TO DO: In the material below, write out each line word for word and omit the pictures.

SUPPLIED MATERIAL:
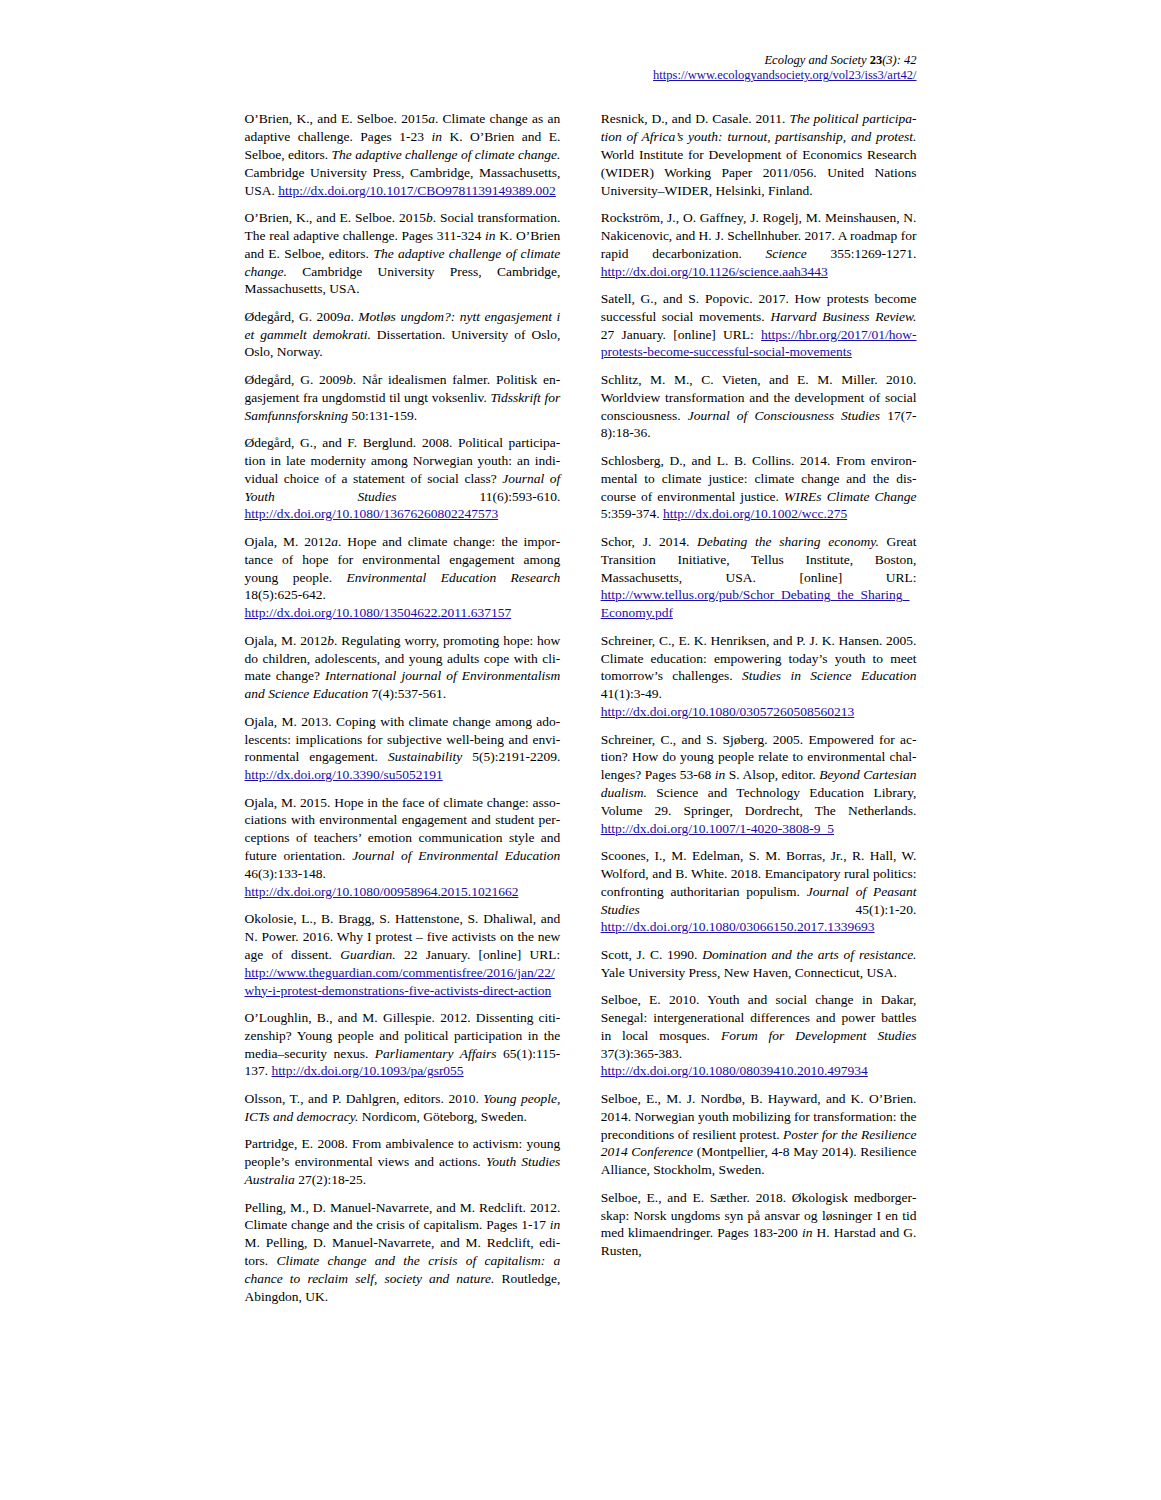Ecology and Society 23(3): 42
https://www.ecologyandsociety.org/vol23/iss3/art42/
O’Brien, K., and E. Selboe. 2015a. Climate change as an adaptive challenge. Pages 1-23 in K. O’Brien and E. Selboe, editors. The adaptive challenge of climate change. Cambridge University Press, Cambridge, Massachusetts, USA. http://dx.doi.org/10.1017/CBO9781139149389.002
O’Brien, K., and E. Selboe. 2015b. Social transformation. The real adaptive challenge. Pages 311-324 in K. O’Brien and E. Selboe, editors. The adaptive challenge of climate change. Cambridge University Press, Cambridge, Massachusetts, USA.
Ødegård, G. 2009a. Motløs ungdom?: nytt engasjement i et gammelt demokrati. Dissertation. University of Oslo, Oslo, Norway.
Ødegård, G. 2009b. Når idealismen falmer. Politisk engasjement fra ungdomstid til ungt voksenliv. Tidsskrift for Samfunnsforskning 50:131-159.
Ødegård, G., and F. Berglund. 2008. Political participation in late modernity among Norwegian youth: an individual choice of a statement of social class? Journal of Youth Studies 11(6):593-610. http://dx.doi.org/10.1080/13676260802247573
Ojala, M. 2012a. Hope and climate change: the importance of hope for environmental engagement among young people. Environmental Education Research 18(5):625-642. http://dx.doi.org/10.1080/13504622.2011.637157
Ojala, M. 2012b. Regulating worry, promoting hope: how do children, adolescents, and young adults cope with climate change? International journal of Environmentalism and Science Education 7(4):537-561.
Ojala, M. 2013. Coping with climate change among adolescents: implications for subjective well-being and environmental engagement. Sustainability 5(5):2191-2209. http://dx.doi.org/10.3390/su5052191
Ojala, M. 2015. Hope in the face of climate change: associations with environmental engagement and student perceptions of teachers’ emotion communication style and future orientation. Journal of Environmental Education 46(3):133-148. http://dx.doi.org/10.1080/00958964.2015.1021662
Okolosie, L., B. Bragg, S. Hattenstone, S. Dhaliwal, and N. Power. 2016. Why I protest – five activists on the new age of dissent. Guardian. 22 January. [online] URL: http://www.theguardian.com/commentisfree/2016/jan/22/why-i-protest-demonstrations-five-activists-direct-action
O’Loughlin, B., and M. Gillespie. 2012. Dissenting citizenship? Young people and political participation in the media–security nexus. Parliamentary Affairs 65(1):115-137. http://dx.doi.org/10.1093/pa/gsr055
Olsson, T., and P. Dahlgren, editors. 2010. Young people, ICTs and democracy. Nordicom, Göteborg, Sweden.
Partridge, E. 2008. From ambivalence to activism: young people’s environmental views and actions. Youth Studies Australia 27(2):18-25.
Pelling, M., D. Manuel-Navarrete, and M. Redclift. 2012. Climate change and the crisis of capitalism. Pages 1-17 in M. Pelling, D. Manuel-Navarrete, and M. Redclift, editors. Climate change and the crisis of capitalism: a chance to reclaim self, society and nature. Routledge, Abingdon, UK.
Resnick, D., and D. Casale. 2011. The political participation of Africa’s youth: turnout, partisanship, and protest. World Institute for Development of Economics Research (WIDER) Working Paper 2011/056. United Nations University–WIDER, Helsinki, Finland.
Rockström, J., O. Gaffney, J. Rogelj, M. Meinshausen, N. Nakicenovic, and H. J. Schellnhuber. 2017. A roadmap for rapid decarbonization. Science 355:1269-1271. http://dx.doi.org/10.1126/science.aah3443
Satell, G., and S. Popovic. 2017. How protests become successful social movements. Harvard Business Review. 27 January. [online] URL: https://hbr.org/2017/01/how-protests-become-successful-social-movements
Schlitz, M. M., C. Vieten, and E. M. Miller. 2010. Worldview transformation and the development of social consciousness. Journal of Consciousness Studies 17(7-8):18-36.
Schlosberg, D., and L. B. Collins. 2014. From environmental to climate justice: climate change and the discourse of environmental justice. WIREs Climate Change 5:359-374. http://dx.doi.org/10.1002/wcc.275
Schor, J. 2014. Debating the sharing economy. Great Transition Initiative, Tellus Institute, Boston, Massachusetts, USA. [online] URL: http://www.tellus.org/pub/Schor_Debating_the_Sharing_Economy.pdf
Schreiner, C., E. K. Henriksen, and P. J. K. Hansen. 2005. Climate education: empowering today’s youth to meet tomorrow’s challenges. Studies in Science Education 41(1):3-49. http://dx.doi.org/10.1080/03057260508560213
Schreiner, C., and S. Sjøberg. 2005. Empowered for action? How do young people relate to environmental challenges? Pages 53-68 in S. Alsop, editor. Beyond Cartesian dualism. Science and Technology Education Library, Volume 29. Springer, Dordrecht, The Netherlands. http://dx.doi.org/10.1007/1-4020-3808-9_5
Scoones, I., M. Edelman, S. M. Borras, Jr., R. Hall, W. Wolford, and B. White. 2018. Emancipatory rural politics: confronting authoritarian populism. Journal of Peasant Studies 45(1):1-20. http://dx.doi.org/10.1080/03066150.2017.1339693
Scott, J. C. 1990. Domination and the arts of resistance. Yale University Press, New Haven, Connecticut, USA.
Selboe, E. 2010. Youth and social change in Dakar, Senegal: intergenerational differences and power battles in local mosques. Forum for Development Studies 37(3):365-383. http://dx.doi.org/10.1080/08039410.2010.497934
Selboe, E., M. J. Nordbø, B. Hayward, and K. O’Brien. 2014. Norwegian youth mobilizing for transformation: the preconditions of resilient protest. Poster for the Resilience 2014 Conference (Montpellier, 4-8 May 2014). Resilience Alliance, Stockholm, Sweden.
Selboe, E., and E. Sæther. 2018. Økologisk medborgerskap: Norsk ungdoms syn på ansvar og løsninger I en tid med klimaendringer. Pages 183-200 in H. Harstad and G. Rusten,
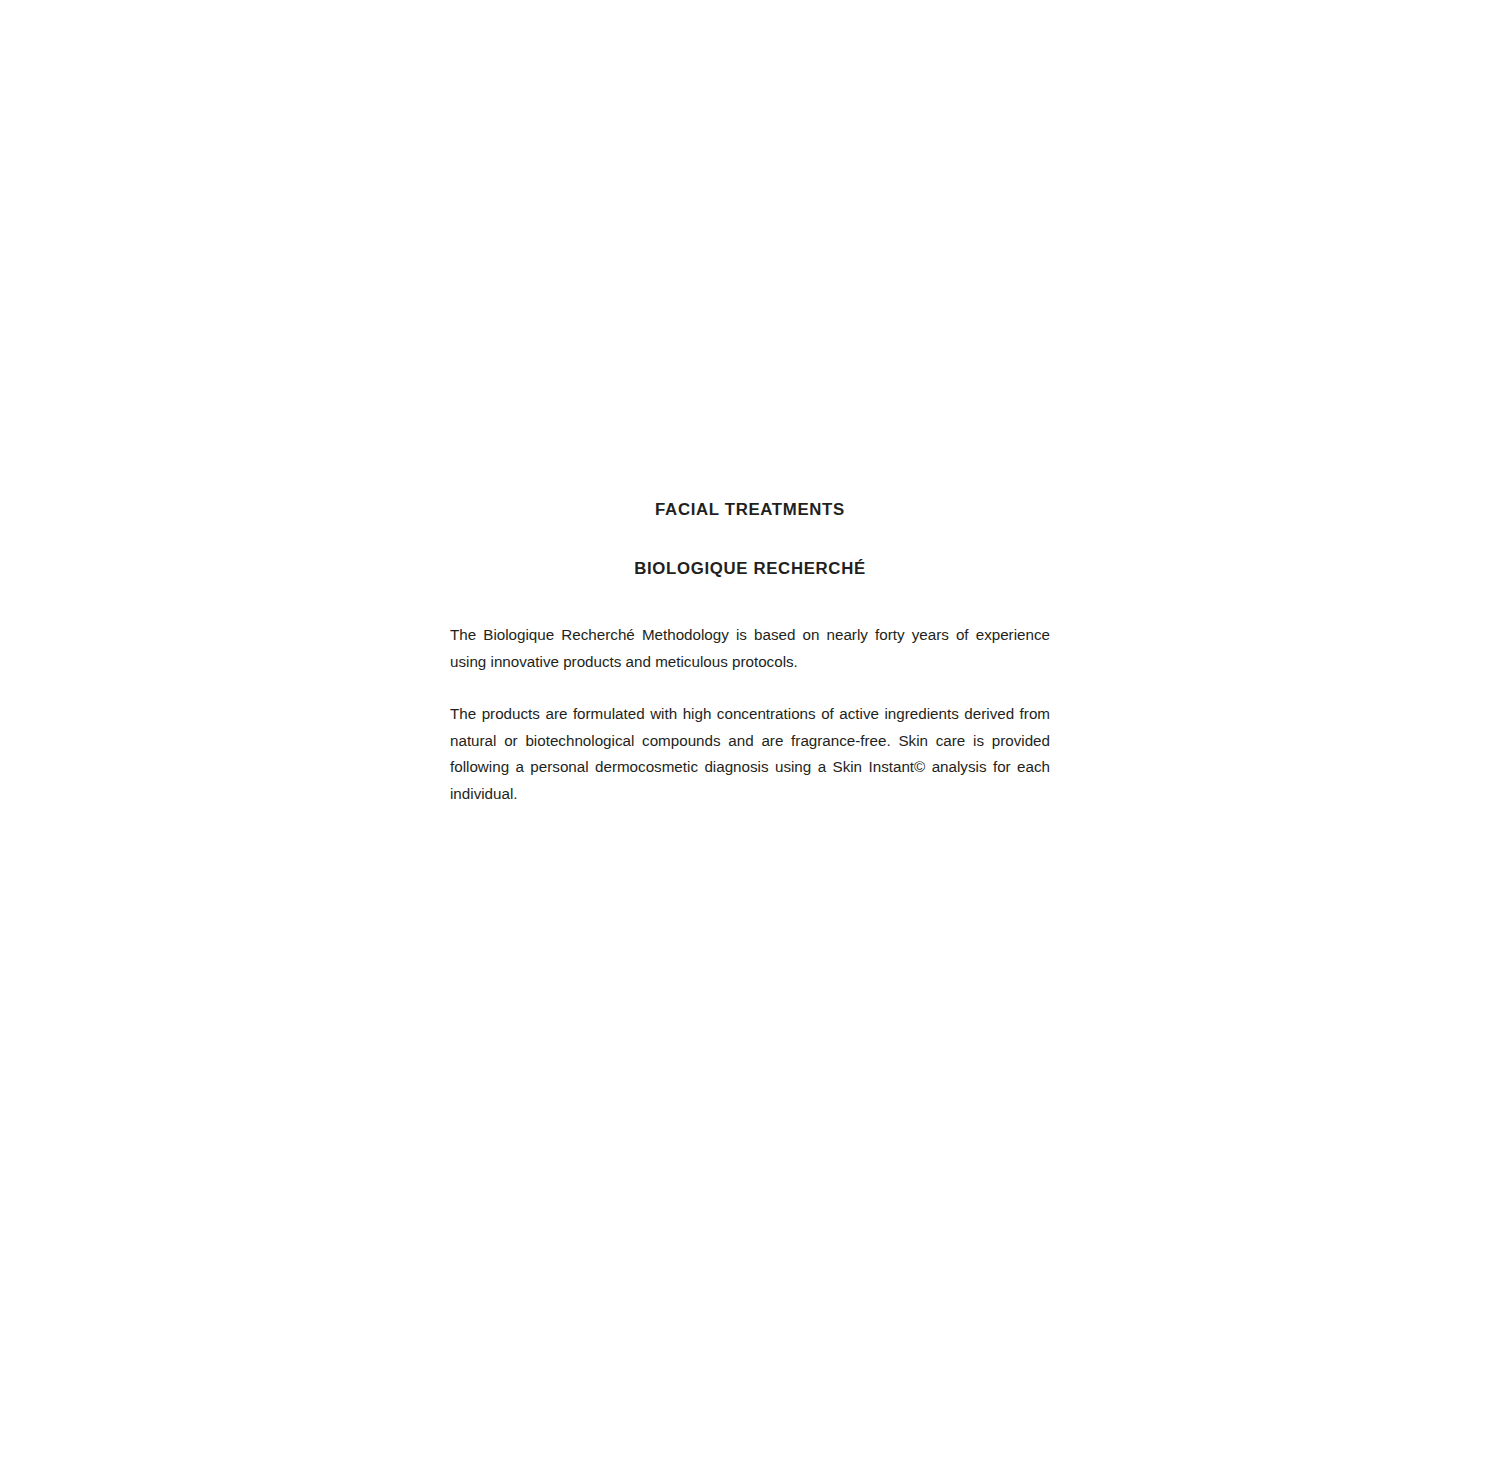FACIAL TREATMENTS
BIOLOGIQUE RECHERCHÉ
The Biologique Recherché Methodology is based on nearly forty years of experience using innovative products and meticulous protocols.
The products are formulated with high concentrations of active ingredients derived from natural or biotechnological compounds and are fragrance-free. Skin care is provided following a personal dermocosmetic diagnosis using a Skin Instant© analysis for each individual.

TASK OUTPUT:
Ecology and Society 23(3): 42
https://www.ecologyandsociety.org/vol23/iss3/art42/
O’Brien, K., and E. Selboe. 2015a. Climate change as an adaptive challenge. Pages 1-23 in K. O’Brien and E. Selboe, editors. The adaptive challenge of climate change. Cambridge University Press, Cambridge, Massachusetts, USA. http://dx.doi.org/10.1017/CBO9781139149389.002
O’Brien, K., and E. Selboe. 2015b. Social transformation. The real adaptive challenge. Pages 311-324 in K. O’Brien and E. Selboe, editors. The adaptive challenge of climate change. Cambridge University Press, Cambridge, Massachusetts, USA.
Ødegård, G. 2009a. Motløs ungdom?: nytt engasjement i et gammelt demokrati. Dissertation. University of Oslo, Oslo, Norway.
Ødegård, G. 2009b. Når idealismen falmer. Politisk engasjement fra ungdomstid til ungt voksenliv. Tidsskrift for Samfunnsforskning 50:131-159.
Ødegård, G., and F. Berglund. 2008. Political participation in late modernity among Norwegian youth: an individual choice of a statement of social class? Journal of Youth Studies 11(6):593-610. http://dx.doi.org/10.1080/13676260802247573
Ojala, M. 2012a. Hope and climate change: the importance of hope for environmental engagement among young people. Environmental Education Research 18(5):625-642. http://dx.doi.org/10.1080/13504622.2011.637157
Ojala, M. 2012b. Regulating worry, promoting hope: how do children, adolescents, and young adults cope with climate change? International journal of Environmentalism and Science Education 7(4):537-561.
Ojala, M. 2013. Coping with climate change among adolescents: implications for subjective well-being and environmental engagement. Sustainability 5(5):2191-2209. http://dx.doi.org/10.3390/su5052191
Ojala, M. 2015. Hope in the face of climate change: associations with environmental engagement and student perceptions of teachers’ emotion communication style and future orientation. Journal of Environmental Education 46(3):133-148. http://dx.doi.org/10.1080/00958964.2015.1021662
Okolosie, L., B. Bragg, S. Hattenstone, S. Dhaliwal, and N. Power. 2016. Why I protest – five activists on the new age of dissent. Guardian. 22 January. [online] URL: http://www.theguardian.com/commentisfree/2016/jan/22/why-i-protest-demonstrations-five-activists-direct-action
O’Loughlin, B., and M. Gillespie. 2012. Dissenting citizenship? Young people and political participation in the media–security nexus. Parliamentary Affairs 65(1):115-137. http://dx.doi.org/10.1093/pa/gsr055
Olsson, T., and P. Dahlgren, editors. 2010. Young people, ICTs and democracy. Nordicom, Göteborg, Sweden.
Partridge, E. 2008. From ambivalence to activism: young people’s environmental views and actions. Youth Studies Australia 27(2):18-25.
Pelling, M., D. Manuel-Navarrete, and M. Redclift. 2012. Climate change and the crisis of capitalism. Pages 1-17 in M. Pelling, D. Manuel-Navarrete, and M. Redclift, editors. Climate change and the crisis of capitalism: a chance to reclaim self, society and nature. Routledge, Abingdon, UK.
Resnick, D., and D. Casale. 2011. The political participation of Africa’s youth: turnout, partisanship, and protest. World Institute for Development of Economics Research (WIDER) Working Paper 2011/056. United Nations University–WIDER, Helsinki, Finland.
Rockström, J., O. Gaffney, J. Rogelj, M. Meinshausen, N. Nakicenovic, and H. J. Schellnhuber. 2017. A roadmap for rapid decarbonization. Science 355:1269-1271. http://dx.doi.org/10.1126/science.aah3443
Satell, G., and S. Popovic. 2017. How protests become successful social movements. Harvard Business Review. 27 January. [online] URL: https://hbr.org/2017/01/how-protests-become-successful-social-movements
Schlitz, M. M., C. Vieten, and E. M. Miller. 2010. Worldview transformation and the development of social consciousness. Journal of Consciousness Studies 17(7-8):18-36.
Schlosberg, D., and L. B. Collins. 2014. From environmental to climate justice: climate change and the discourse of environmental justice. WIREs Climate Change 5:359-374. http://dx.doi.org/10.1002/wcc.275
Schor, J. 2014. Debating the sharing economy. Great Transition Initiative, Tellus Institute, Boston, Massachusetts, USA. [online] URL: http://www.tellus.org/pub/Schor_Debating_the_Sharing_Economy.pdf
Schreiner, C., E. K. Henriksen, and P. J. K. Hansen. 2005. Climate education: empowering today’s youth to meet tomorrow’s challenges. Studies in Science Education 41(1):3-49. http://dx.doi.org/10.1080/03057260508560213
Schreiner, C., and S. Sjøberg. 2005. Empowered for action? How do young people relate to environmental challenges? Pages 53-68 in S. Alsop, editor. Beyond Cartesian dualism. Science and Technology Education Library, Volume 29. Springer, Dordrecht, The Netherlands. http://dx.doi.org/10.1007/1-4020-3808-9_5
Scoones, I., M. Edelman, S. M. Borras, Jr., R. Hall, W. Wolford, and B. White. 2018. Emancipatory rural politics: confronting authoritarian populism. Journal of Peasant Studies 45(1):1-20. http://dx.doi.org/10.1080/03066150.2017.1339693
Scott, J. C. 1990. Domination and the arts of resistance. Yale University Press, New Haven, Connecticut, USA.
Selboe, E. 2010. Youth and social change in Dakar, Senegal: intergenerational differences and power battles in local mosques. Forum for Development Studies 37(3):365-383. http://dx.doi.org/10.1080/08039410.2010.497934
Selboe, E., M. J. Nordbø, B. Hayward, and K. O’Brien. 2014. Norwegian youth mobilizing for transformation: the preconditions of resilient protest. Poster for the Resilience 2014 Conference (Montpellier, 4-8 May 2014). Resilience Alliance, Stockholm, Sweden.
Selboe, E., and E. Sæther. 2018. Økologisk medborgerskap: Norsk ungdoms syn på ansvar og løsninger I en tid med klimaendringer. Pages 183-200 in H. Harstad and G. Rusten,
FACIAL TREATMENTS
BIOLOGIQUE RECHERCHÉ
The Biologique Recherché Methodology is based on nearly forty years of experience using innovative products and meticulous protocols.
The products are formulated with high concentrations of active ingredients derived from natural or biotechnological compounds and are fragrance-free. Skin care is provided following a personal dermocosmetic diagnosis using a Skin Instant© analysis for each individual.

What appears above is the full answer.